It is hard to envision the Atlanta Braves without Freddie Freeman at first base. After all, he’s made approximately 91 percent of the 1,620 starts at first dating back to his first full season in 2011. That is a lot of baseball games, and Freddie has been the lone constant in the organization dating back to more than a decade ago. And now he’s a World Series champion.
As you may have also heard, Freddie Freeman is a free agent. It seemed unlikely we would get to this point, but here we are, awaiting the resolution of the CBA negotiations and the resumption of offseason activity. It seems likely numerous teams will be interested in the ever-consistent Freeman, especially if the designated hitter is on the horizon.
Many around the game expect Freddie to ultimately return to Atlanta. But if he does not, Alex Anthopoulos and the front office will need to quickly adjust to fill a massive need at first base. There are seemingly no internal options, meaning they'd need to either hit the free agent market or swing a trade. The top trade candidate? Matt Olson.
Olson, who is the third most famous Parkview High School alumni behind Talking Chop’s Brad Rowland and Jeff Francoeur (in that specific order), is really good. He gets overlooked playing in Oakland where the final out is often recorded well after midnight in Atlanta, but it’s hard to find many hitters as complete as Olson.
Olson’s 2021: .271/.371/.540, 13.1 BB%, 16.3 K%, 39 HR, 146 wRC+, .379 xwOBA
Freeman’s 2021: .300/.391/.503, 12.2 BB%, 15.4 K%, 31 HR, 135 wRC+, .416 xwOBA
Their career numbers are similar, too, with Olson checking in with a 132 wRC+ and Freeman at 138. Olson really improved his strike zone discipline in 2021 as he significantly lowered his strikeout numbers while hitting for absurd power. He’s always been a high on-base guy. Both players are projected for a 140 wRC+ next season via Steamer projections.

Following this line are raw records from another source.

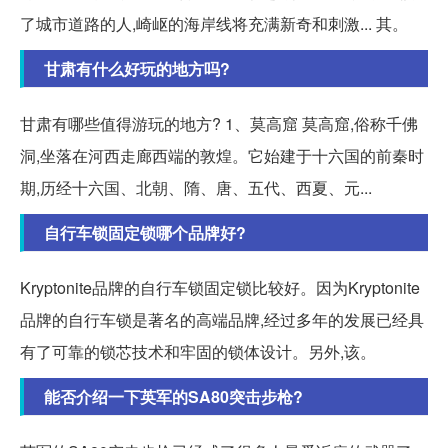
了城市道路的人,崎岖的海岸线将充满新奇和刺激... 其。
甘肃有什么好玩的地方吗?
甘肃有哪些值得游玩的地方? 1、莫高窟 莫高窟,俗称千佛
洞,坐落在河西走廊西端的敦煌。它始建于十六国的前秦时
期,历经十六国、北朝、隋、唐、五代、西夏、元...
自行车锁固定锁哪个品牌好?
Kryptonite品牌的自行车锁固定锁比较好。因为Kryptonite
品牌的自行车锁是著名的高端品牌,经过多年的发展已经具
有了可靠的锁芯技术和牢固的锁体设计。另外,该。
能否介绍一下英军的SA80突击步枪?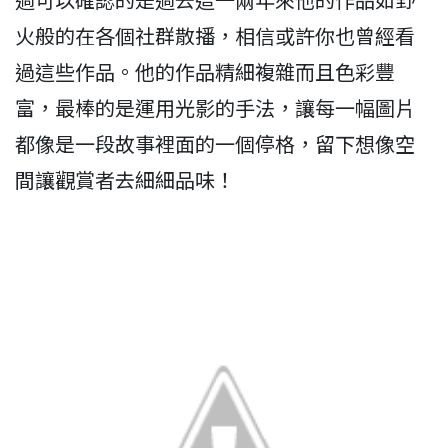
火般的在各個社群散播，相信或許你也曾經看
過這些作品。他的作品精細複雜而且色彩豐
富，最棒的是運用光影的手法，讓每一幅圖片
都像是一段故事裡面的一個停格，留下想像空
間讓觀賞者去細細品味！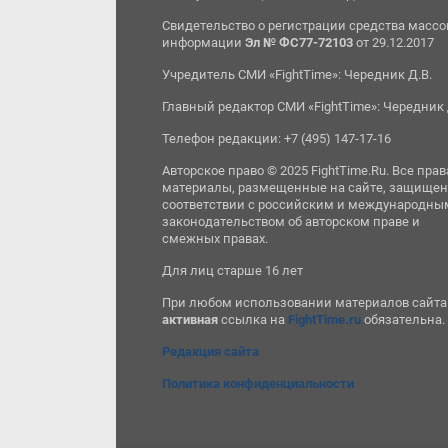
Свидетельство о регистрации средства масс
информации
Эл № ФС77-72103
от 29.12.2017
Учредитель СМИ «FightTime»: Чередник Д.В.
Главный редактор СМИ «FightTime»: Чередник 
Телефон редакции: +7 (495) 147-17-16
Авторское право © 2025 FightTime.Ru. Все прав
материалы, размещенные на сайте, защищен
соответствии с российским и международны
законодательством об авторском праве и
смежных правах.
Для лиц старше 16 лет
При любом использовании материалов сайта
активная
ссылка на
FightTime.ru
обязательна.
Редакция сайта
Политика конфиденциальности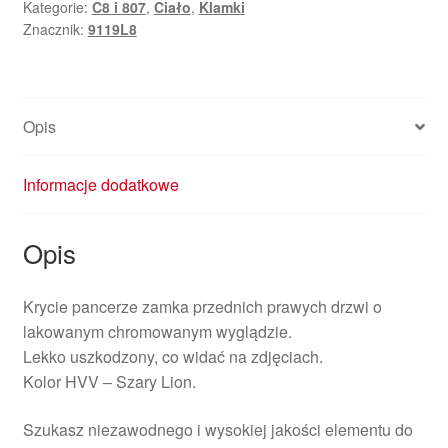
Kategorie:
C8 i 807
,
Ciało
,
Klamki
Prawych
Znacznik:
9119L8
Drzwi
Citroën
Peugeot
Chrom
Opis
9119L8
Informacje dodatkowe
Opis
Krycie pancerze zamka przednich prawych drzwi o
lakowanym chromowanym wyglądzie.
Lekko uszkodzony, co widać na zdjęciach.
Kolor HVV – Szary Lion.
Szukasz niezawodnego i wysokiej jakości elementu do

Olson will turn 28 in a couple of months, making him 4.5 years younger than Freeman. He’s under contract control for another two years via arbitration (assuming the new CBA doesn’t adjust his current situation) and is projected to earn a healthy $12 million in 2022 and, presumably, $17-20 million in 2023. It would seem whichever team has Olson for the next two years will be getting him in the peak of his prime.
Every team seeking a first baseman will be all over Olson once the offseason resumes. It seems likely (guaranteed?) Anthopoulos has already made a phone call to discuss a basic framework of a deal. After all, teams are only going to have a couple of weeks to finalize their rosters once the new CBA is agreed upon. Oakland is in a tough division with the Astros, Mariners, Angels and free-spending Rangers, and a rebuild seems likely for Billy Beane’s club. The A’s front office also knows it can get a lot for Olson, and every day the club holds onto him, the less the asking price becomes.
It’s not easy to predict what a trade package would look like given the way the Athletics operate. And by all means feel free to opine in the comments what you would give up. It would not be cheap for the Braves to pluck Olson away, but if Freeman signs elsewhere, they may be willing to pay the premium.